### Set of tasks
A: In the passage on handling invalid kernel virtual addresses in gdb, what risk does suppressing the warnings while fetching registers carry?
B: Extend the passage on handling invalid kernel virtual addresses in gdb, picking up right after its last sentence.

And now about the invalid kernel virtual addresses, these are approaches
to handle it in my case:

1. Suppress those warnings when called from gdb:
   One way is to suppress those messages while fetching registers, but this
   might be counterproductive if it hides any other invalid accesses
2. Checking if this issue of NIP and SP mismatch is there, and print message in
gdb:
   I don't think we can even do that, since it's the kernel which gave us the
   wrong values, to gdb it's just a memory address, which it
   assumes is pointing to stack of some function, but all other values are
   random values (even considering that the stack has predefined format of
   where registers will be).

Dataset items
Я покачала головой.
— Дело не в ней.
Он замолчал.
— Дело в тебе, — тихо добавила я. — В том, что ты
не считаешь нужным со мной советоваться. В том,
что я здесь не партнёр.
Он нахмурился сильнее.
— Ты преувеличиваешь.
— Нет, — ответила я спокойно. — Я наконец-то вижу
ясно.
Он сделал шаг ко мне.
...
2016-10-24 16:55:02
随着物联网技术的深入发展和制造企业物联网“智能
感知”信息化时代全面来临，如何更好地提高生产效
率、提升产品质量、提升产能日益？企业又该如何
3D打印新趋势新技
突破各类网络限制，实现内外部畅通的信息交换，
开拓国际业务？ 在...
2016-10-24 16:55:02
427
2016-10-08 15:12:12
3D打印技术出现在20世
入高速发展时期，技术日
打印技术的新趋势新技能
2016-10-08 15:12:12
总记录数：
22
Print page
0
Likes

### Answers provided
A: It might hide other invalid accesses.

B:
Currently I am inclined to 2 if we have any ideas, or simply leave it as is,
since the registers are invalid so gdb mode will anyways not work.

Thanks,
Aditya Gupta

> 
> Currently I have made the x86_64 stack unwinding work based on your
> patchset. And I plan to post it upstream once your patchsets get
> merged. In addition, is there a plan to support the stack unwinding
> for live debugging in ppc64 arch? I think it is a useful feature
> too...
> 
> Thanks,
> Tao Liu
> 
> 
> 
> 
> 
> On Tue, Dec 12, 2023 at 12:51 PM Aditya Gupta <adityag@xxxxxxxxxxxxx> wrote:
> >
> > On Mon, Dec 11, 2023 at 08:04:50PM +0800, Lianbo Jiang wrote:
> > > On 12/9/23 20:45, Aditya Gupta wrote:
> > >
> > > > Hi, just a ping. Any comments on the series ?
> > >
> > > Hi, Aditya
> > >
> > >
> > > Thank you for the update. I will have a look and do the tests this week. And
> > > give some feedback.
> >
> > Sure. Thanks Lianbo.
> >
> > - Aditya Gupta
> >
> > >
> > > Thanks.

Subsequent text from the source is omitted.